Tarefa:
Reproduza na íntegra, sem nenhuma alteração, o texto sobre os políticos e as tentações.

Trecho do documento:
Eu, com os políticos, eu tenho certas reservas. Não que os considere todos desonestos, claro que não. Não existe, em Brasília, uma árvore que dê muda de político, eles saem do meio do povo, um era sindicalista, outro era empresário, outro era jornalista.
O que me faz desconfiar do político é a natureza da sua atividade. Ele lida com poder, dinheiro e interesses. Ele está sempre cercado de tentações, como Jesus no deserto da Judeia.
É fácil resistir às tentações quando não se é tentado. Você é fiel à sua mulher, mas a Ísis Valverde nunca lhe mandou um olhar de ladinho. E se ela mandar? Você resiste? Alguém, alguma vez, já lhe ofereceu R$ 1 milhão em troca de uma facilidade escusa? Como você pode ter certeza da sua integridade, se ela nunca foi posta à prova?
A integridade dos políticos, pelo menos dos que têm alguma importância, está sempre sendo posta à prova. No livro A Organização, de Malu Gaspar, ela conta como a Odebrecht mapeava os políticos em ascensão para cooptá-los com mimos antes mesmo que eles se tornassem relevantes. Uma espécie de pagamento antecipado para favores futuros.
Mas é evidente que muitos políticos, como Jesus no deserto da Judeia, resistem às tentações. O Rio Grande do Sul é pródigo na produção de políticos probos. Já citei e de novo cito alguns políticos retos que não atuam mais: à direita temos os reluzentes exemplos de Germano Bonow, apesar de ter sido, imagine, do PFL, e Guilherme Vilela, talvez o melhor prefeito da história de Porto Alegre. Mais ao centro, uma lenda: Pedro Simon. À esquerda dele, um gigante: Leonel Brizola. E, entre os petistas, muitos que me detestam por minhas críticas aos governos de Lula e Dilma: Olívio Dutra, Flávio Koutzii, Bisol e Raul Pont, que, tempos atrás, escreveu um artigo me desancando e falando mal até de Boston, que foi o que me deixou mais chateado.

Dados fornecidos:
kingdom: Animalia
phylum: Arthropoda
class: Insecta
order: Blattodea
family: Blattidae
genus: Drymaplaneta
...
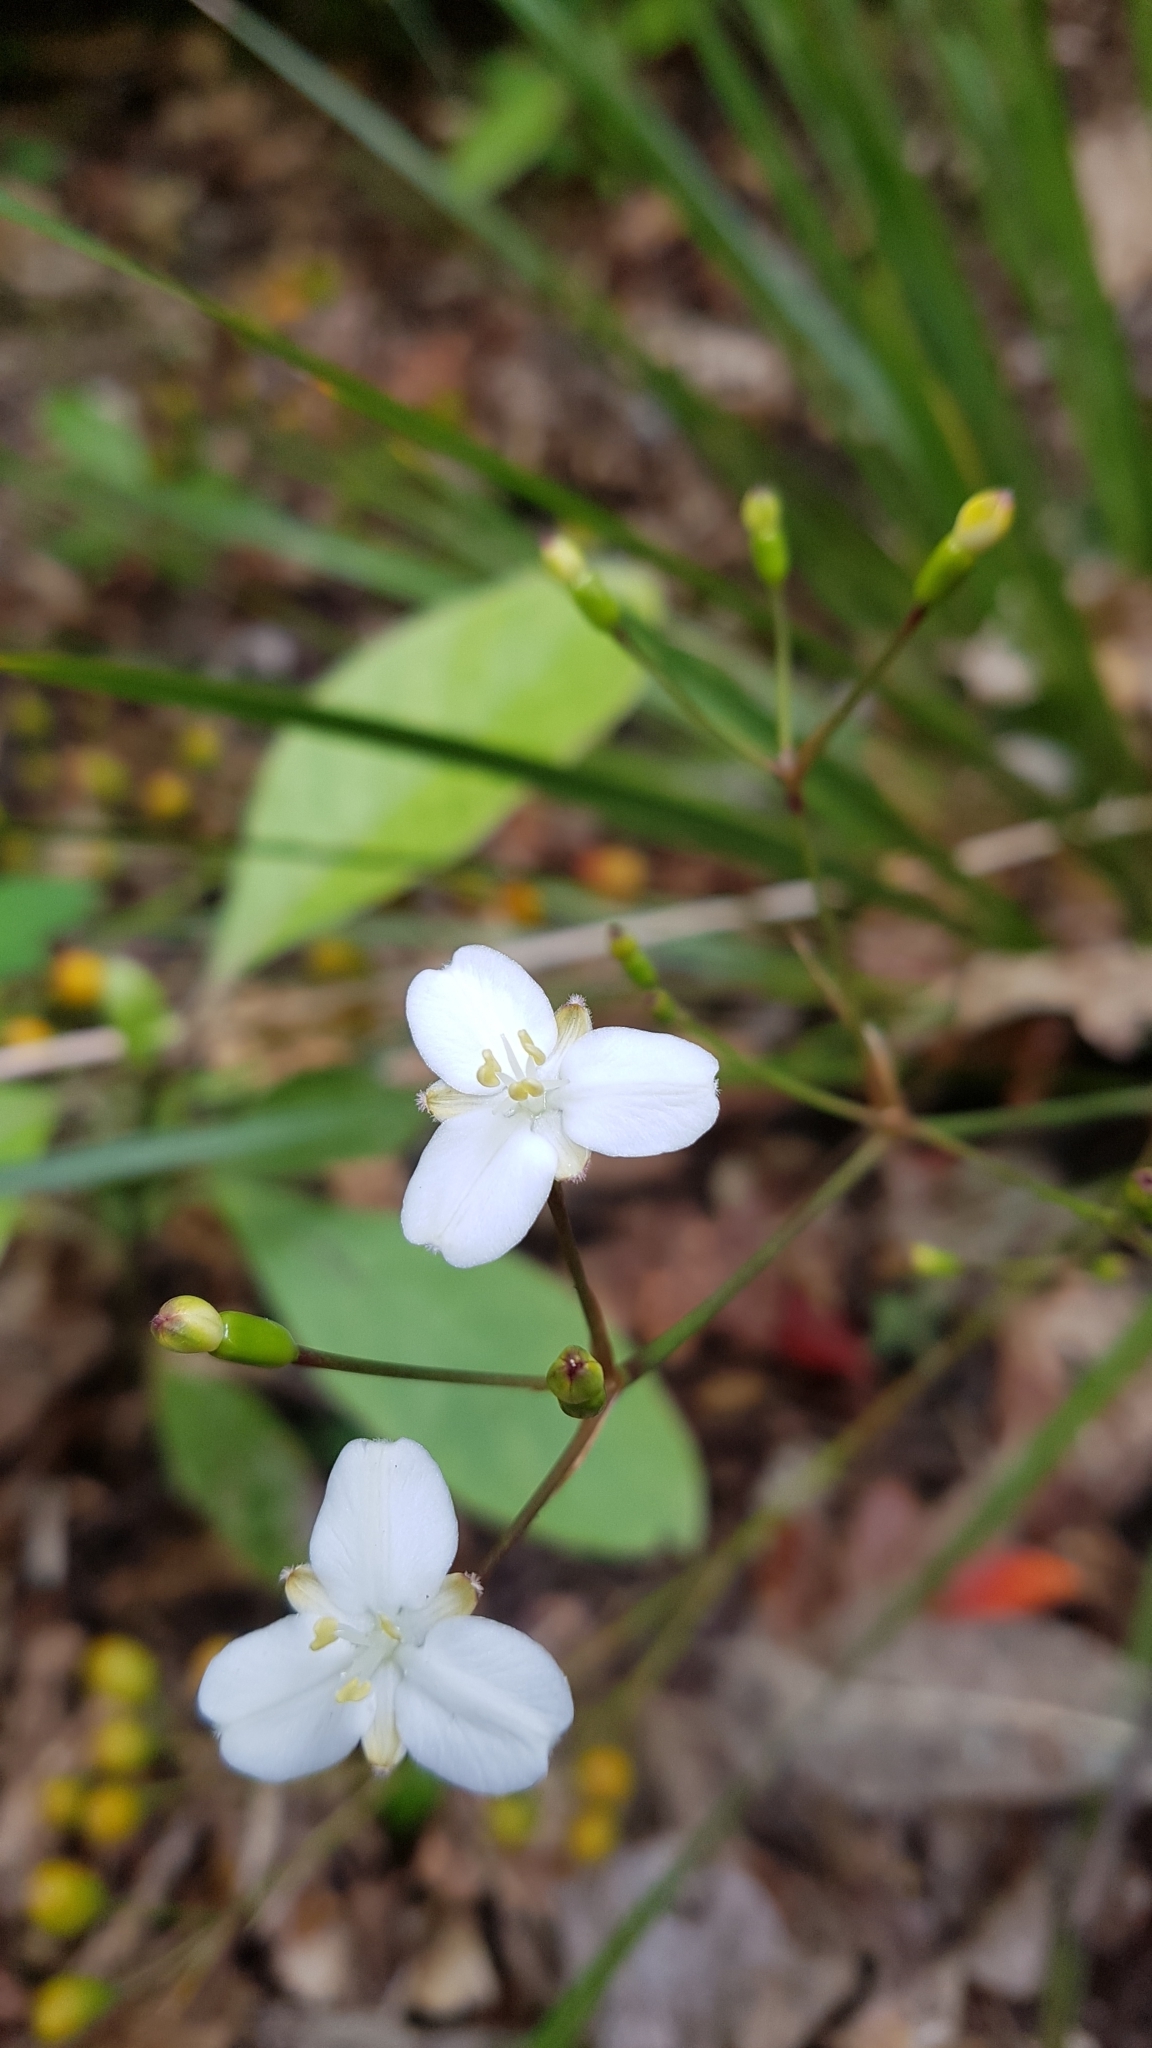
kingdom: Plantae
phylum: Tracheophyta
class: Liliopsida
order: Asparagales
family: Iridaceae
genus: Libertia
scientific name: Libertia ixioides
--
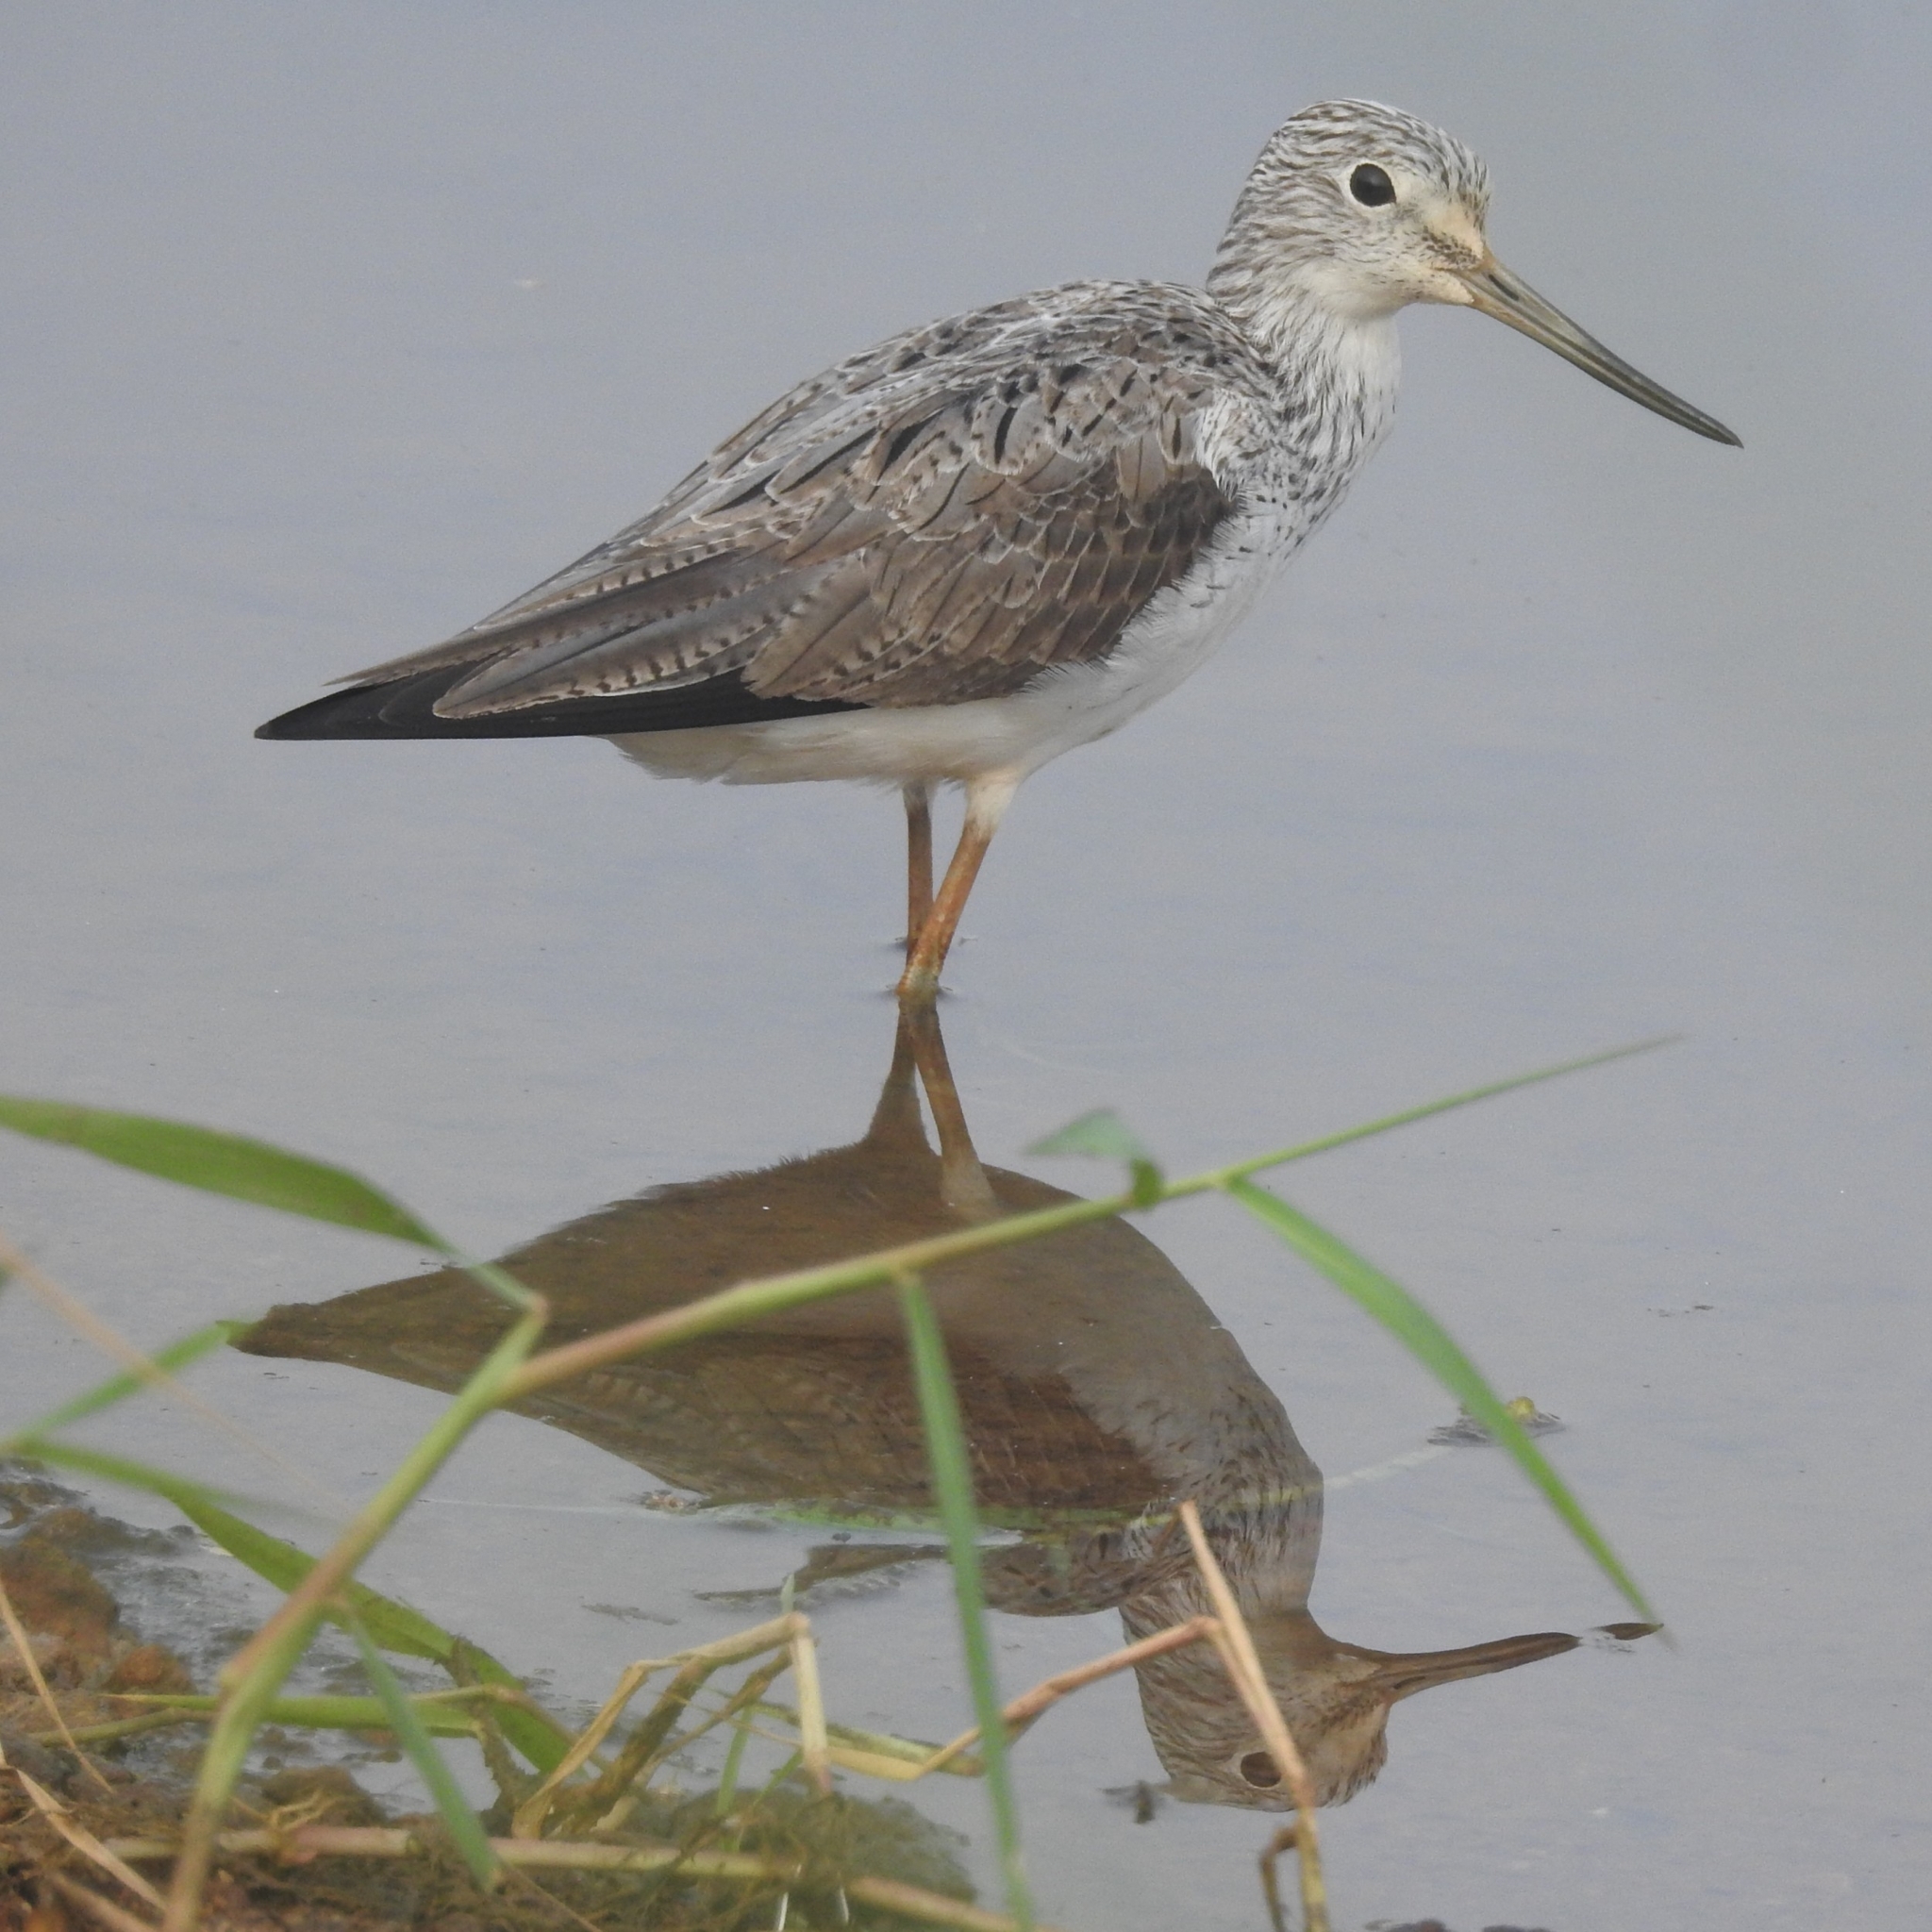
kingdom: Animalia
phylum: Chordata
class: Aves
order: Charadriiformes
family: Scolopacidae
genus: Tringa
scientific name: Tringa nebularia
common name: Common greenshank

Resolução:
Eu, com os políticos, eu tenho certas reservas. Não que os considere todos desonestos, claro que não. Não existe, em Brasília, uma árvore que dê muda de político, eles saem do meio do povo, um era sindicalista, outro era empresário, outro era jornalista.
O que me faz desconfiar do político é a natureza da sua atividade. Ele lida com poder, dinheiro e interesses. Ele está sempre cercado de tentações, como Jesus no deserto da Judeia.
É fácil resistir às tentações quando não se é tentado. Você é fiel à sua mulher, mas a Ísis Valverde nunca lhe mandou um olhar de ladinho. E se ela mandar? Você resiste? Alguém, alguma vez, já lhe ofereceu R$ 1 milhão em troca de uma facilidade escusa? Como você pode ter certeza da sua integridade, se ela nunca foi posta à prova?
A integridade dos políticos, pelo menos dos que têm alguma importância, está sempre sendo posta à prova. No livro A Organização, de Malu Gaspar, ela conta como a Odebrecht mapeava os políticos em ascensão para cooptá-los com mimos antes mesmo que eles se tornassem relevantes. Uma espécie de pagamento antecipado para favores futuros.
Mas é evidente que muitos políticos, como Jesus no deserto da Judeia, resistem às tentações. O Rio Grande do Sul é pródigo na produção de políticos probos. Já citei e de novo cito alguns políticos retos que não atuam mais: à direita temos os reluzentes exemplos de Germano Bonow, apesar de ter sido, imagine, do PFL, e Guilherme Vilela, talvez o melhor prefeito da história de Porto Alegre. Mais ao centro, uma lenda: Pedro Simon. À esquerda dele, um gigante: Leonel Brizola. E, entre os petistas, muitos que me detestam por minhas críticas aos governos de Lula e Dilma: Olívio Dutra, Flávio Koutzii, Bisol e Raul Pont, que, tempos atrás, escreveu um artigo me desancando e falando mal até de Boston, que foi o que me deixou mais chateado.